Chapter 30: The Water Tower and the Bathhouse
What? Steam-Pressurized Water Pump? The term was utterly foreign to me, a string of technical jargon from a world I didn't know. Yet there it was, clear as a bell in my mind, a label for the strange, hissing apparatus before me.
This must be another of Parula's memories, I reasoned, trying to find a logical explanation for the impossible. I had experienced this several times now since being thrust into her body—these fragmented pieces of knowledge, surfacing only when I saw the object they related to. But this felt different. It wasn't like remembering something, a gentle unfurling of the past. It was more like having a page from a madman's engineering manual branded directly onto my brain, a sudden, jarring download of alien information. So, Parula must have seen this machine before and heard someone name it. That had to be it. It was the only explanation that wasn't terrifying. When I asked Jared, however, he just shook his head, his expression blank. He'd never seen the thing before, let alone knew its name. Strange. For a simple beggar girl who couldn't read or write, Parula had apparently known a great deal.
Just then, another wave of information, more detailed and horrifyingly technical this time, flooded my consciousness. The pump works by forcing high-pressure steam down a primary conduit into the well shaft, displacing the water and forcing it up a secondary pipe into the reservoir. A dedicated boiler house must be nearby, connected via the insulated pressure conduit.
No. This was impossible. This was not a memory. How could Parula have known any of this? These weren't just names; this was an understanding of mechanics, of physics. A little girl from the slums wouldn't know words like "conduit" or "pressure," let alone understand the principles of a steam boiler. This knowledge wasn't hers. It was mine, but it wasn't from my past. It was new. It was an implant. But before I could spiral into the terrifying implications of that thought, my eyes followed the path of the conduits as indicated by the alien information in my head. And in that direction, I saw a building that made my heart leap with a sudden, desperate hope.

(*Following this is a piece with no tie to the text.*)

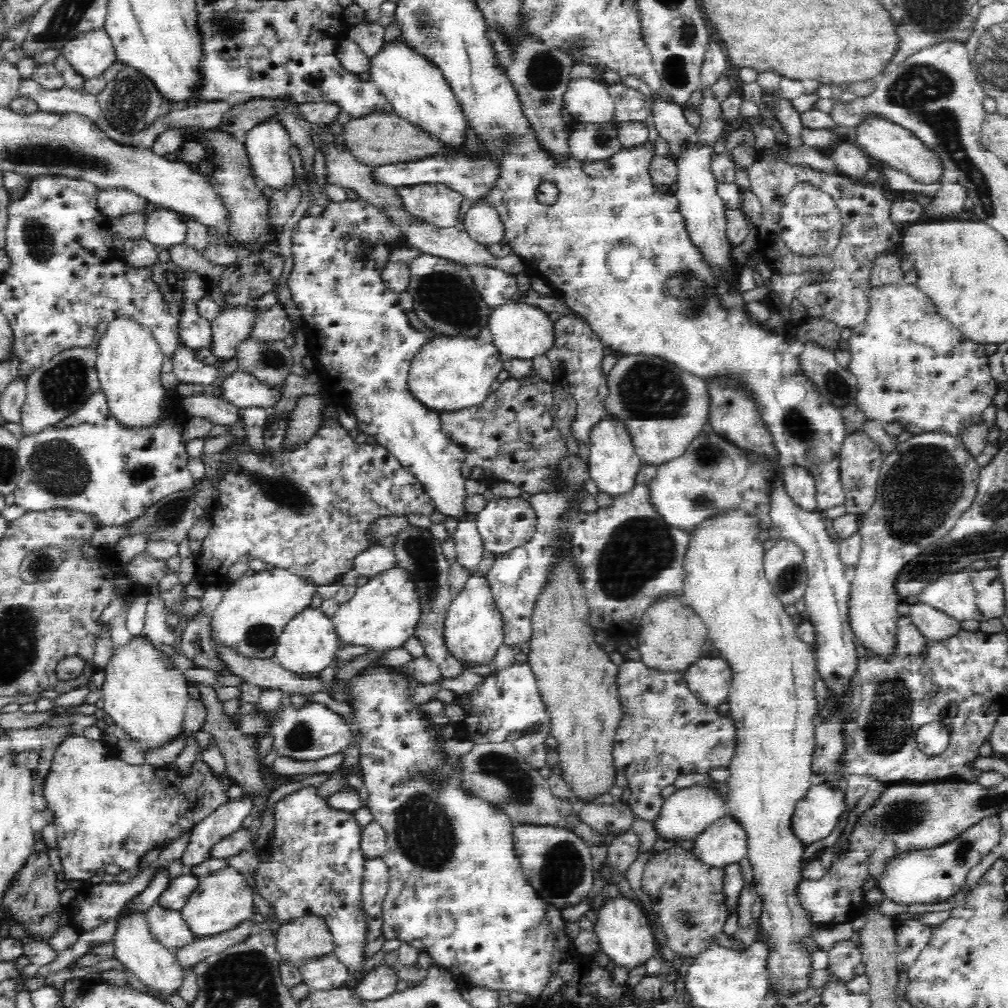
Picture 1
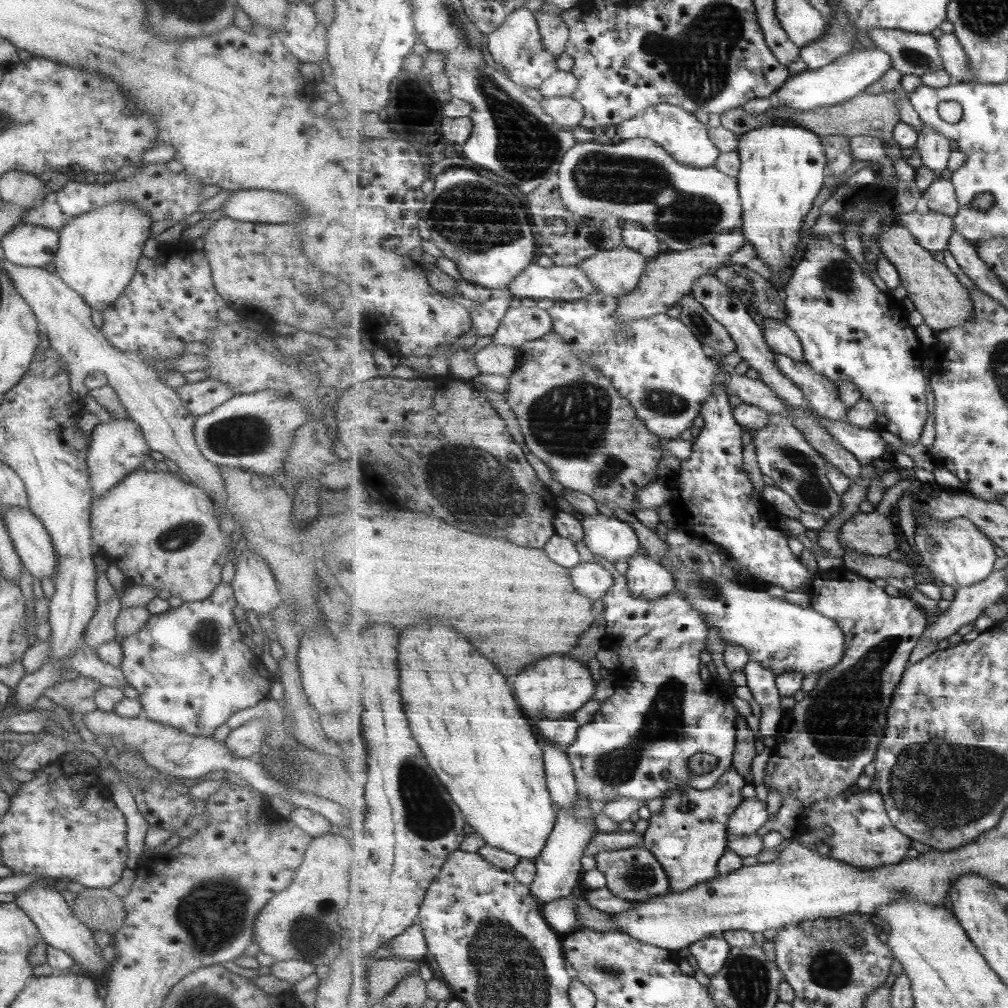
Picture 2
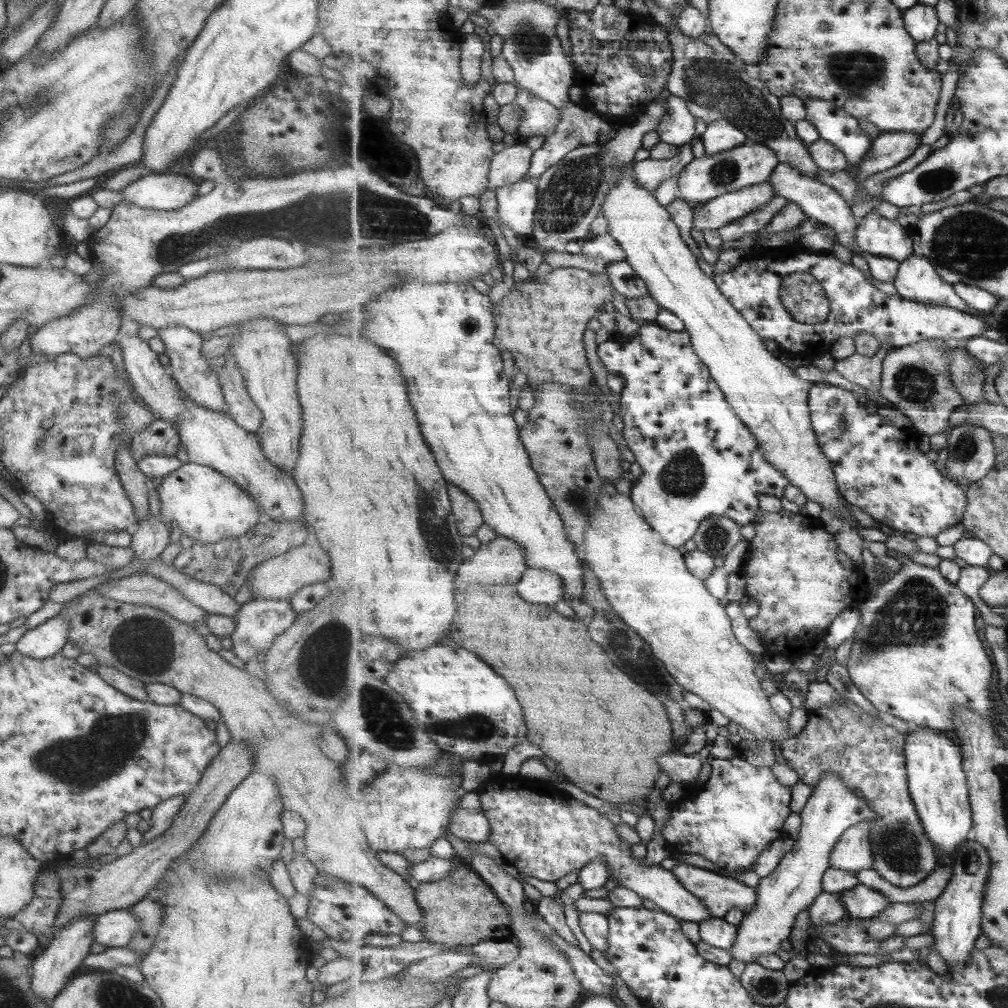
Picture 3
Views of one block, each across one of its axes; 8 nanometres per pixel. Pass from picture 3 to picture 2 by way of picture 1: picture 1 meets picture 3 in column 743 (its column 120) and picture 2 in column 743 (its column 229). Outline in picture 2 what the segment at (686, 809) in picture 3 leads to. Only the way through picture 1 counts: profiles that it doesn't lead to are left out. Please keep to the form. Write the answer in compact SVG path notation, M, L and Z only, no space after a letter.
M731 768L713 788L696 790L691 785L685 785L665 793L663 809L659 813L652 813L647 820L644 846L655 854L669 875L669 893L685 892L719 875L721 856L729 849L731 817L743 804L746 784L745 777Z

It was a bathhouse. A grand, domed structure, its copper roof stained green with age, with four tall chimneys venting plumes of clean, white steam into the hazy sky. Its windows were paned with alternating pink and blue glass, glowing warmly from within, and a heavy curtain shielded the entrance from prying eyes. Next to it, four massive, riveted boilers sat like great iron beasts, constantly sighing out clouds of hot steam, their pipes connected directly to the water tower beside us. I couldn't read the sign above the door, but the purpose of the building was unmistakable. From the design, and from the sight of patrons entering and leaving with wooden trays carrying soap, towels, and clean clothes, I knew what it was. Another wave of knowledge, unbidden, confirmed it. A public bathhouse. It drew its water from the well, heated it to scalding in the great coal-fired boilers, and then used the resulting steam to power the pump, creating a self-sustaining cycle of water and heat.
It all made a grim sort of sense. The cramped, squalid tenements I had seen, most without private privies or baths, many without any plumbing at all… how else could the residents of this district maintain even a basic level of hygiene? The water tower couldn't possibly supply every flat, not with such a strange, inefficient steam-powered pump. So, the residents relied on public facilities. A public latrine for their waste, and a public bathhouse for their cleanliness.
I no longer cared where this strange knowledge was coming from. My entire being, my very soul, was now focused on that bathhouse, on the promise of hot, clean water. A bath was more than a luxury; it was a ritual, a memory of a civilized life, a way to wash away the filth and the horror and feel human again.
“Parula, we’ve found the well. What now? Should I go find a bucket?” Jared’s voice broke through my reverie, pulling me back to our immediate, grim reality. “Eh, Parula?” He tapped my shoulder.
“Ah! Brother Jared,” I said, my voice suddenly light, adopting the affectionate, wheedling tone I knew Parula must have used, a tool I was learning to wield. “How about we go look over there?” I pointed towards the bathhouse, my heart pounding with a desperate, unfamiliar hope.
“Where? The… the bathhouse?” He looked at me, utterly bewildered, as if I had suggested we try to fly to one of the three moons. “Parula, you want to go for a bath? What for? There’s no need for that.” For Jared, a bath was a cold splash in the canal, or a drenching in a sudden downpour. For the people of the slums, for the forgotten dregs of this city, bathing was a foreign concept, a bizarre ritual for the rich and the idle. But for me, for the person I used to be, it was a necessity, a desperate, aching need I felt with every fiber of my being.